The reopening of the Strait of Hormuz will be key. Apart from Oman, only Saudi Arabia and the United Arab Emirates have the capacity to bypass the Strait of Hormuz, but only for limited quantities. For these three countries, the rise in global oil prices should partially offset the decline in export volumes. But the production cuts after a month-long closure are steep For Bahrain, Kuwait, and Qatar, where the totality of exports pass through Hormuz, the impact is even more devastating.
Given the significant weight of hydrocarbons to the Gulf economies, a contraction in regional GDP is likely this year.
And the pain doesn’t stop there. The conflict is also affecting other key sectors too. Airports in Bahrain, Kuwait, and Qatar are nearly shut down, while those in the UAE are operating at less than 40% capacity. Beyond tourism, transport, and logistics, real estate is also at risk given the region’s high dependence on foreign workers.
Thankfully, the Gulf’s macro fundamentals are solid enough to absorb the shock. Sovereign wealth funds here manage over $5 trillion in assets, which is more than twice the region’s GDP. Government debt averages just 30% of GDP, and forex reserves are high. That’s why markets have stayed relatively calm so far. The one exception is Bahrain, whose fundamentals were already weak, and to lower extent Dubai. For the rest, the rise in risk premiums on foreign-currency debt since late February has been less than 20 basis points.

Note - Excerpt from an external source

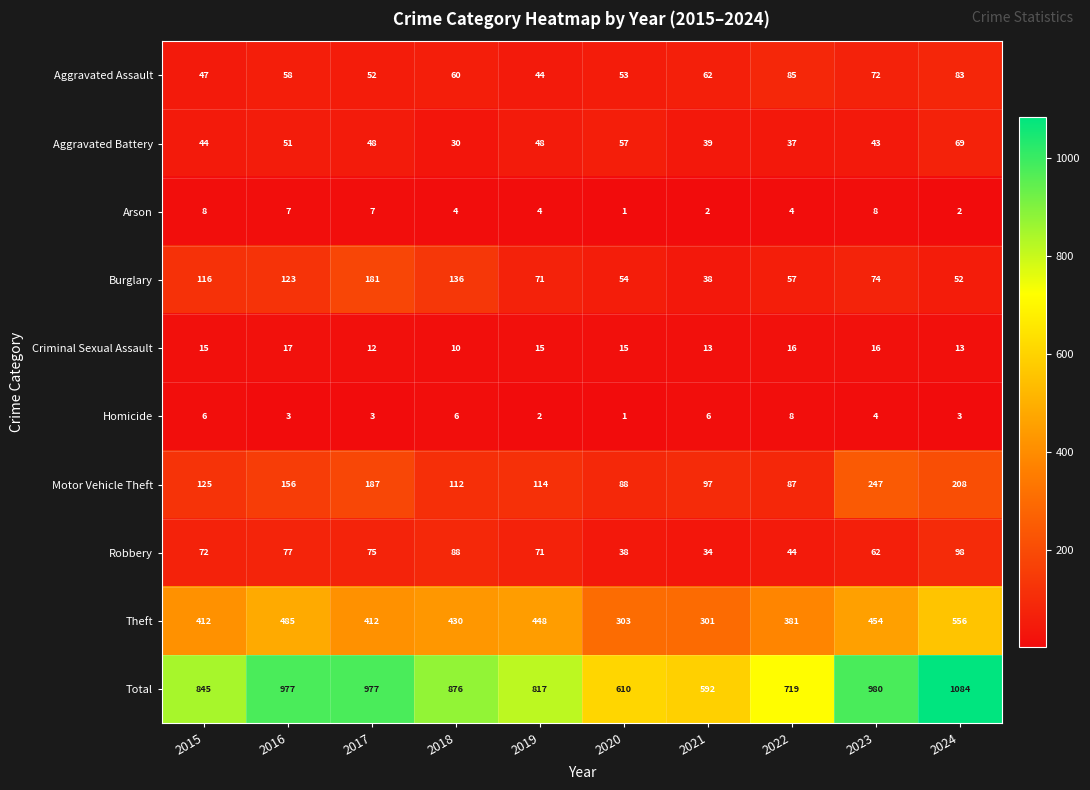

Between 2018 and 2020, which series saw the biggest shift?

Total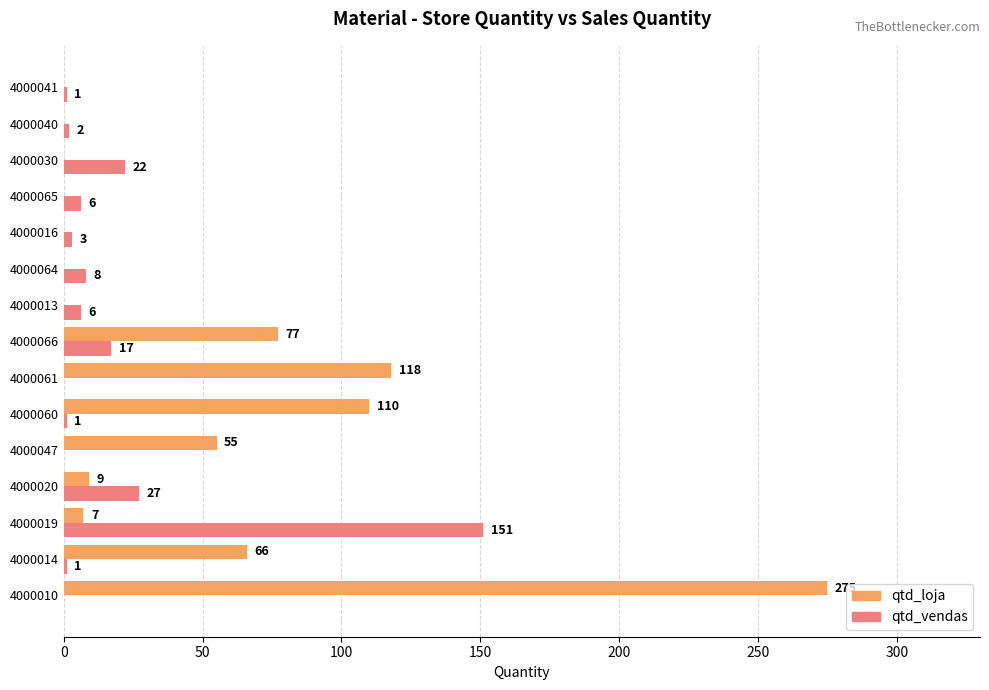

Is it true that qtd_loja equals -120 at 4000064?

False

There are other supportive factors. Overall, the Gulf economies were emerging from a period of sustained growth prior to the outbreak of the conflict, driven by solid domestic demand. Unemployment rates are low, inflationary pressures are contained, and banks in the region have taken advantage of this phase of economic expansion to strengthen their balance sheets, both in terms of capitalisation and asset quality.
The Gulf economies’ capacity to withstand a shock is therefore very strong. Nevertheless, the outlook is highly uncertain. It will depend largely on the evolution of the conflict and what the post-war regional landscape looks like. Because while the Gulf has many strengths, persistent geopolitical risks could erode their attractiveness to foreign investors, and those investors are key for the region’s economic future.
One final question arises. How will this crisis affect the Gulf states’ ability to keep investing heavily abroad? That’s hard to predict. In the very short term, we can expect a shift in priorities towards supporting their own economies, and therefore a slowdown in foreign investment. Nevertheless, a massive sell-off of assets held abroad seems unlikely, given that sovereign wealth funds are pillars of the Gulf countries’ economic diversification strategies.